Dieses, im übrigen unberührt aufrechte Urteil hob der Oberste Gerichtshof gemäß § 292 StPO mit Entscheidung vom 22.Mai 1997, GZ 12 Os 64/97-6, im Punkt II. des Schuldspruchs und in dem (auch) den Angeklagten Hosseinian G***** betreffenden Strafausspruch auf und verwies die Sache (nur) zur Strafneubemessung an das Landesgericht Korneuburg.

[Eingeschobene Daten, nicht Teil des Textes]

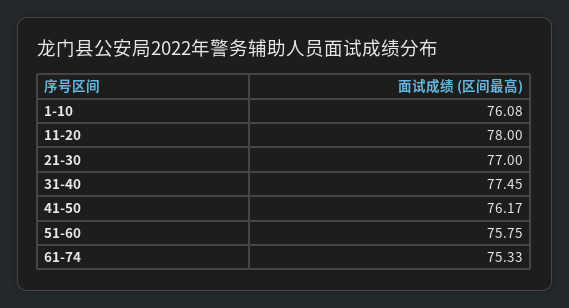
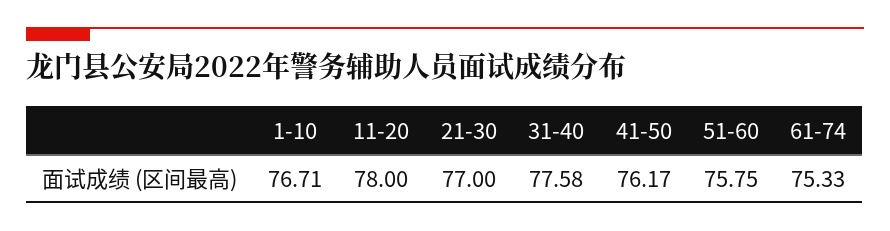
1-10: 76.08 -> 76.71
31-40: 77.45 -> 77.58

Der hier relevante - im übrigen aber im Hinblick auf die im
bezeichneten Umfang rechtskräftige Verurteilung bloß deklarative -
Spruch des auf dieser Grundlage ergangenen Urteils des
Landesgerichtes Korneuburg vom 9.Juli 1997 (ON 163) hat folgenden
Wortlaut: "Mit Urteil des Landesgerichtes Korneuburg vom 26.6.1997,
11 Vr 103/96-96, in der Fassung des Urteils des OGH vom 22.5.1997, 12
Os 64/97-6, sind Mohammad Kamal H***** und ... des Verbrechens nach §
12 (Abs 1), Abs 2 und Abs 3 Z 3 SGG rechtskräftig schuldig erkannt
worden und werden hiefür in Festsetzung der Strafe nach dem § 12 Abs
3 SGG zu ... verurteilt".
Mit Beschluß vom 19.Juli 1997 (ON 175) berich- tigte das Erstgericht diese Entscheidung ersichtlich gemäß § 270 Abs 3 StPO dahingehend, daß
1. der Urteilssatz nach Anführung der strafbaren Handlung (Verbrechen nach § 12 Abs 1, Abs 2 und Abs 3 Z 3 SGG) durch die Passage "in der Entwicklungsstufe des Versuches nach § 15 StGB" und
2. die Strafzumessungsgründe durch den Milderungsumstand, daß es beim Versuch blieb,
ergänzt wurden.
Die gegen diese den Angeklagten favorisierende Entscheidung erhobene Beschwerde war vorweg mangels Vorliegens der unabdingbaren Rechtsmittelprämisse einer faßbaren Beschwer zurückzuweisen.